こうした思考力・判断力・表現力を育むには、子どもたちが多様な情報や資料に出会うことが欠かせません。学校図書館の使命は、多様で幅広い情報や資料を収集し、整理し、提供することで、子どもたちの知る権利を保障し、子どもたちの豊かな学びや育ちを支えることにあります。
- 子どもたちの知る権利は、多様な情報や資料にいつでも自由にアクセスすることができる環境があって、はじめて十分に保障されます。開架にあるからこそ、子どもたちは本棚を見ているうちにさまざまな本と出会うことができるのです。閉架にあって、閲覧や貸出をするのに先生の許可が必要となると、子どもたちの心理的負担が大きくなり、読むのをためらったり、あきらめたりする子が少なからず出てきます。このような状況では、子どもたちの知る権利を保障しているということはできず、1.で述べたような力を育む教育にも大きな妨げになります。
- 問題があるとされる資料を学校図書館で自由に手にとれなくする措置は、学校図書館は資料の内容によっては自由に読むことを制限する場所だという意識を子どもたちに与え、学校図書館への信頼を減じる結果にもなります。それだけにとどまらず、子どもたちは問題があるとされる思想や表現を目の前にしたときに、自分の頭で考えるのではなく、隠したり、排除したりすることを安易に考えるようになります。

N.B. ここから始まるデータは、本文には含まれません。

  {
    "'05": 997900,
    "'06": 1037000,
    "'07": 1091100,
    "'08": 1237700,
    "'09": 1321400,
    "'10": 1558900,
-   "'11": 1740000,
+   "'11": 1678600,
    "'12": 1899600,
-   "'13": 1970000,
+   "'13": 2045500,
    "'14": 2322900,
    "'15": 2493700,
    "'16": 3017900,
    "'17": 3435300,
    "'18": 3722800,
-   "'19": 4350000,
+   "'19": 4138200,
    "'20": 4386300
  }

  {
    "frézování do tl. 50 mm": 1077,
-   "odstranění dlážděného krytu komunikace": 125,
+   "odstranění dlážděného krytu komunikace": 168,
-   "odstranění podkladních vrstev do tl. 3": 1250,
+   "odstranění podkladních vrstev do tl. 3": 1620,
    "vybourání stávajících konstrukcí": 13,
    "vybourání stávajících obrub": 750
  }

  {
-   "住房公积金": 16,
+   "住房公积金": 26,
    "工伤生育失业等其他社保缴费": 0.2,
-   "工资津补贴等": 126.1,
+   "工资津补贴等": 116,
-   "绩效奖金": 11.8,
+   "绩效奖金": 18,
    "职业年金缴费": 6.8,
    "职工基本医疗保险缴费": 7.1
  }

- 学校図書館の資料の選択や除去は、各学校の子どもたちの状況や教育課程をよく理解している学校職員がおこなうことで、子どもたちや教育活動のニーズにあった、より教育的効果の高い蔵書形成とサービスをしていくことができます。しかるに今回は、教育委員会が校長会で強制的な効果を伴うような要請をし、学校内でも十分な議論を経ずに制限措置を実施しています。
子どもたちの教育に関わる問題は、学校内できちんと議論し、さらには子どもたちや保護者、住民もいっしょになって考えていくことが大切です。こうしたプロセスがまさに子どもたちの「生きる力」を育み、地域や学校の教育力を向上することにつながっていきます。

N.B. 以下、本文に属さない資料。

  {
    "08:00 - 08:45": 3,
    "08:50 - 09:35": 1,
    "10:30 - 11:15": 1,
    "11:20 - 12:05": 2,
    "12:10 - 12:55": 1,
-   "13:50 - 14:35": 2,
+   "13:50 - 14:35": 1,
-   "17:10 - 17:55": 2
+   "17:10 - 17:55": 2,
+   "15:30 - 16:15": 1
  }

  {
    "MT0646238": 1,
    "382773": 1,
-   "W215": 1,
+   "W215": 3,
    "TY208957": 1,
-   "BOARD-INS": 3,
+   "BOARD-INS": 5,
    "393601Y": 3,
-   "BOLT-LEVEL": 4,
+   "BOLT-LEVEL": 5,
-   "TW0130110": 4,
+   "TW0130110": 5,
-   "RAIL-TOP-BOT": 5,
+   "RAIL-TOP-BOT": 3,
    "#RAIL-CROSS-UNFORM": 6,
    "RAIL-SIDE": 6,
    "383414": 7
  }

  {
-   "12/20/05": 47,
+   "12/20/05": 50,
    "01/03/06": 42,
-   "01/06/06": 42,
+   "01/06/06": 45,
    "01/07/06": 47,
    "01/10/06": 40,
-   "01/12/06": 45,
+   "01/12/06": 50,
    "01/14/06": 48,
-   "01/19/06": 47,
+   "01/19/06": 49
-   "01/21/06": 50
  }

- 『はだしのゲン』は、全国の多くの学校図書館に所蔵され、平和学習の資料として一定の評価を得ており、子どもたちは日常的に読み親しんで、戦争や原爆の悲惨さについて学んでいます。こうしたことからも、この本に含まれる暴力的な描写が過度なものと言うことはできず、今回の措置は過剰な対応だと言わざるをえません。